Nel periodo compreso tra il 2019 e il 2025, il Mezzogiorno italiano registra una perdita di circa 150mila giovani italiani laureati, di età compresa tra 25 e 34 anni. Questo calo è dovuto in gran parte ai trasferimenti verso il Centro-Nord (122mila unità) e in misura minore all’emigrazione verso l’estero (28mila). Le stime sono contenute nel rapporto Istat sulle migrazioni interne e internazionali.
A livello nazionale, dal 2019 al 2024 il saldo migratorio dei giovani laureati italiani in questa fascia di età è negativo per 78mila unità. Tale perdita è stata però bilanciata da un flusso positivo di giovani laureati stranieri, pari a 88mila, portando a un saldo complessivo positivo di circa 10mila unità. Complessivamente, tra il 2019 e il 2024, si contano 247mila giovani italiani tra 25 e 34 anni che hanno lasciato l’Italia, mentre i rientri sono stati 86mila, determinando un saldo negativo di 161mila persone. Tuttavia, grazie all’ingresso di 454mila giovani stranieri, il saldo migratorio generale per questa fascia d’età si attesta su un guadagno netto di 293mila unità.

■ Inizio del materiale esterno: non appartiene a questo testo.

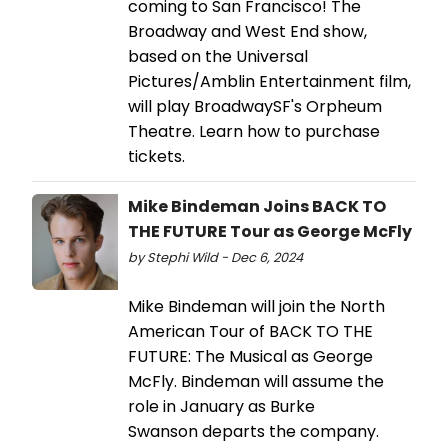
coming to San Francisco! The
Broadway and West End show,
based on the Universal
Pictures/Amblin Entertainment film,
will play BroadwaySF's Orpheum
Theatre. Learn how to purchase
tickets.
Mike Bindeman Joins BACK TO
THE FUTURE Tour as George McFly
by Stephi Wild - Dec 6, 2024
Mike Bindeman will join the North
American Tour of BACK TO THE
FUTURE: The Musical as George
McFly. Bindeman will assume the
role in January as Burke
Swanson departs the company.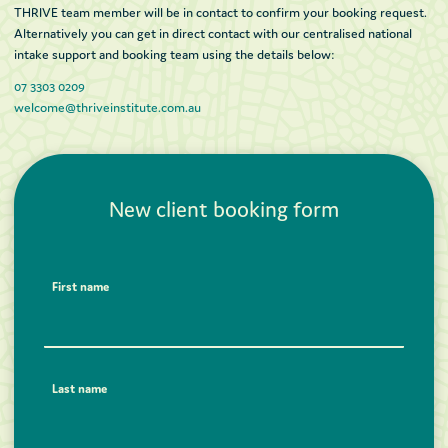
THRIVE team member will be in contact to confirm your booking request.
Alternatively you can get in direct contact with our centralised national
intake support and booking team using the details below:
07 3303 0209
welcome@thriveinstitute.com.au
New client booking form
First name
Last name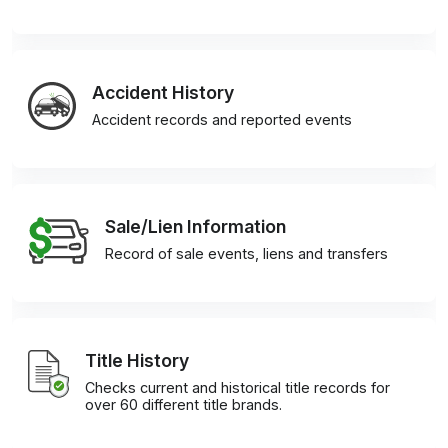
Accident History
Accident records and reported events
Sale/Lien Information
Record of sale events, liens and transfers
Title History
Checks current and historical title records for
over 60 different title brands.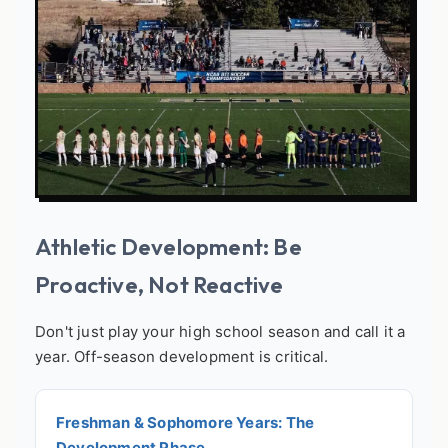
Athletic Development: Be
Proactive, Not Reactive
Don't just play your high school season and call it a
year. Off-season development is critical.
Freshman & Sophomore Years: The
Development Phase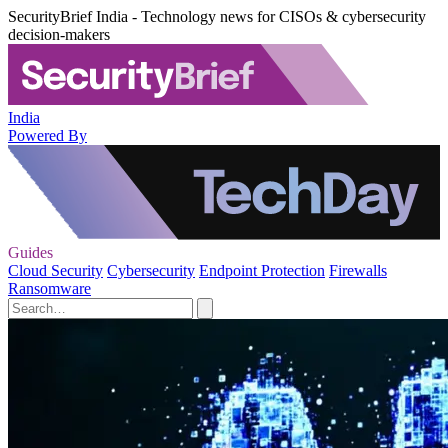
SecurityBrief India - Technology news for CISOs & cybersecurity
decision-makers
India
Powered By
Guides
Cloud Security
Cybersecurity
Endpoint Protection
Firewalls
Ransomware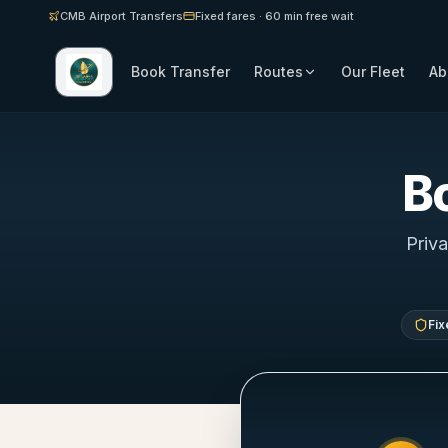
CMB Airport Transfers
Fixed fares · 60 min free wait
Book Transfer
Routes
Our Fleet
Ab
B
Priva
Fix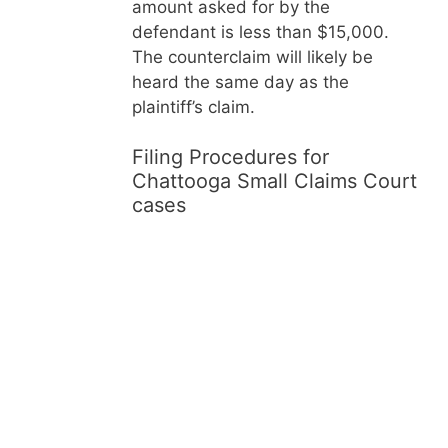
amount asked for by the
defendant is less than $15,000.
The counterclaim will likely be
heard the same day as the
plaintiff’s claim.
Filing Procedures for
Chattooga Small Claims Court
cases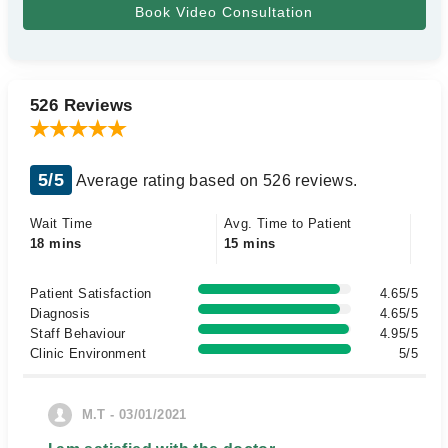
526 Reviews
5/5
Average rating based on 526 reviews.
Wait Time
Avg. Time to Patient
18 mins
15 mins
Patient Satisfaction
4.65/5
Diagnosis
4.65/5
Staff Behaviour
4.95/5
Clinic Environment
5/5
M.T - 03/01/2021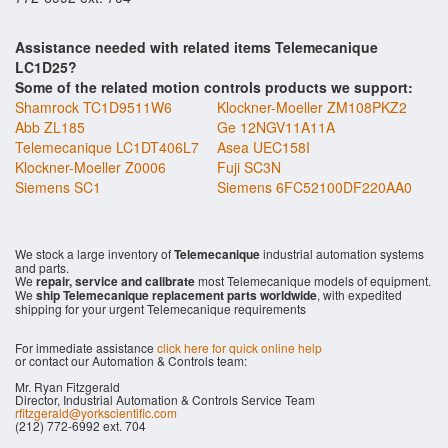
Assistance needed with related items Telemecanique
LC1D25?
Some of the related motion controls products we support:
Shamrock TC1D9511W6
Klockner-Moeller ZM108PKZ2
Abb ZL185
Ge 12NGV11A11A
Telemecanique LC1DT406L7
Asea UEC158I
Klockner-Moeller Z0006
Fuji SC3N
Siemens SC1
Siemens 6FC52100DF220AA0
We stock a large inventory of
Telemecanique
industrial automation systems
and parts.
We
repair, service and calibrate
most Telemecanique models of equipment.
We
ship Telemecanique replacement parts worldwide
, with expedited
shipping for your urgent Telemecanique requirements
For immediate assistance
click here for quick online help
or contact our Automation & Controls team:
Mr. Ryan Fitzgerald
Director, Industrial Automation & Controls Service Team
rfitzgerald@yorkscientific.com
(212) 772-6992 ext. 704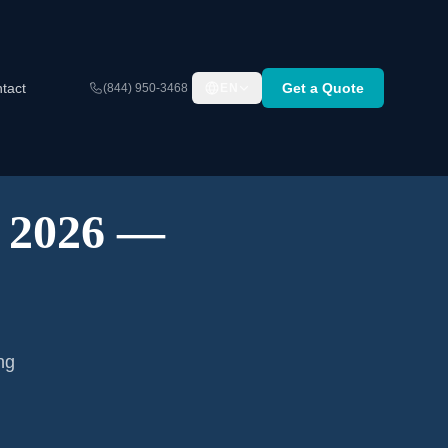
tact
Get a Quote
(844) 950-3468
EN
A 2026 —
ng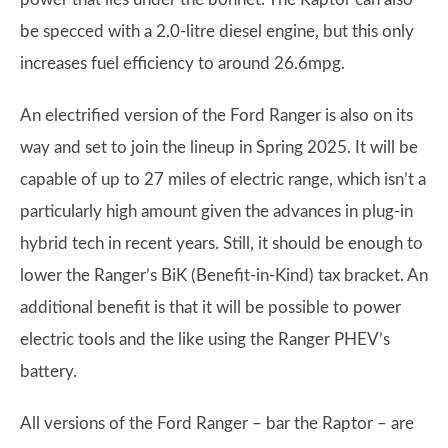
be specced with a 2.0-litre diesel engine, but this only
increases fuel efficiency to around 26.6mpg.
An electrified version of the Ford Ranger is also on its
way and set to join the lineup in Spring 2025. It will be
capable of up to 27 miles of electric range, which isn’t a
particularly high amount given the advances in plug-in
hybrid tech in recent years. Still, it should be enough to
lower the Ranger’s BiK (Benefit-in-Kind) tax bracket. An
additional benefit is that it will be possible to power
electric tools and the like using the Ranger PHEV’s
battery.
All versions of the Ford Ranger – bar the Raptor – are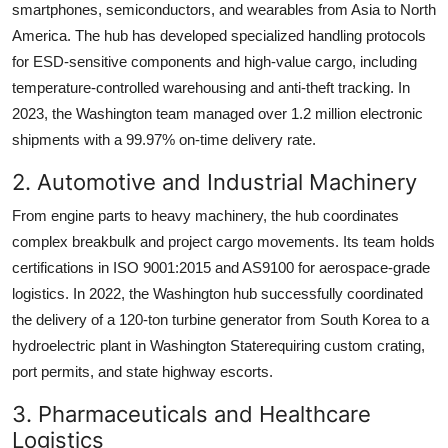
smartphones, semiconductors, and wearables from Asia to North
America. The hub has developed specialized handling protocols
for ESD-sensitive components and high-value cargo, including
temperature-controlled warehousing and anti-theft tracking. In
2023, the Washington team managed over 1.2 million electronic
shipments with a 99.97% on-time delivery rate.
2. Automotive and Industrial Machinery
From engine parts to heavy machinery, the hub coordinates
complex breakbulk and project cargo movements. Its team holds
certifications in ISO 9001:2015 and AS9100 for aerospace-grade
logistics. In 2022, the Washington hub successfully coordinated
the delivery of a 120-ton turbine generator from South Korea to a
hydroelectric plant in Washington Staterequiring custom crating,
port permits, and state highway escorts.
3. Pharmaceuticals and Healthcare
Logistics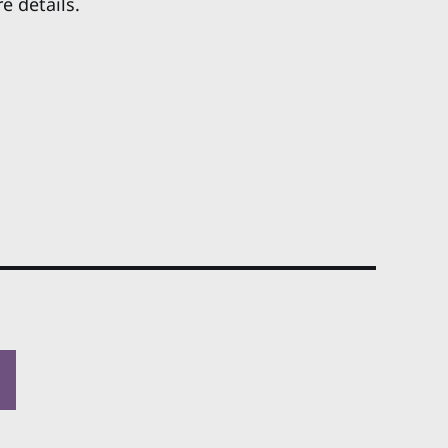
e details.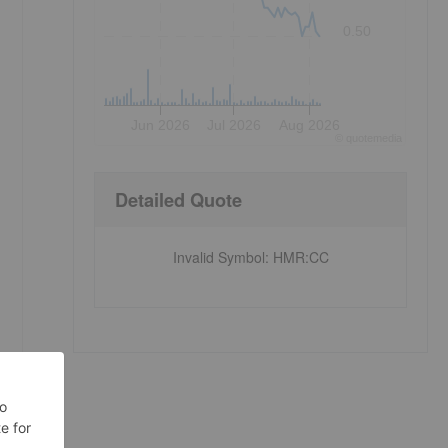
0.50
Jun 2026
Jul 2026
Aug 2026
©
quote
media
Detailed Quote
Invalid Symbol
:
HMR:CC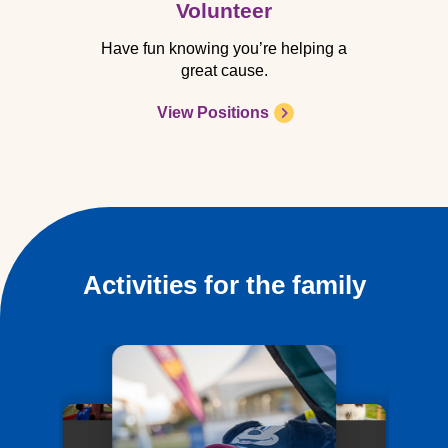
Volunteer
Have fun knowing you’re helping a
great cause.
View Positions
Activities for the family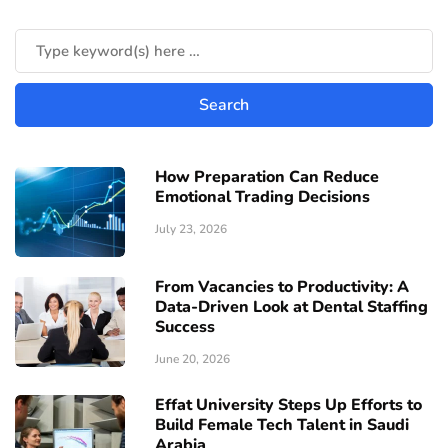
How Preparation Can Reduce
Emotional Trading Decisions
July 23, 2026
From Vacancies to Productivity: A
Data-Driven Look at Dental Staffing
Success
June 20, 2026
Effat University Steps Up Efforts to
Build Female Tech Talent in Saudi
Arabia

Sul piano della provenienza, tra i giovani laureati stranieri giunti in Italia, il 12,4% arriva da Paesi dell’Unione Europea, il 15,2% da altri stati europei, oltre un terzo dall’Asia e il 17,8% dal Sud America. Gli italiani laureati che espatriano preferiscono principalmente l’Europa. Nel periodo 2019-2025, Regno Unito e Germania hanno accolto insieme quasi un terzo dei giovani laureati italiani emigrati, pari a più di 38mila persone; seguono la Francia e la Svizzera con circa 12mila ingressi ciascuna. Tra le mete extraeuropee, gli Stati Uniti rappresentano la destinazione principale con 7mila trasferimenti di giovani laureati italiani nello stesso intervallo di tempo.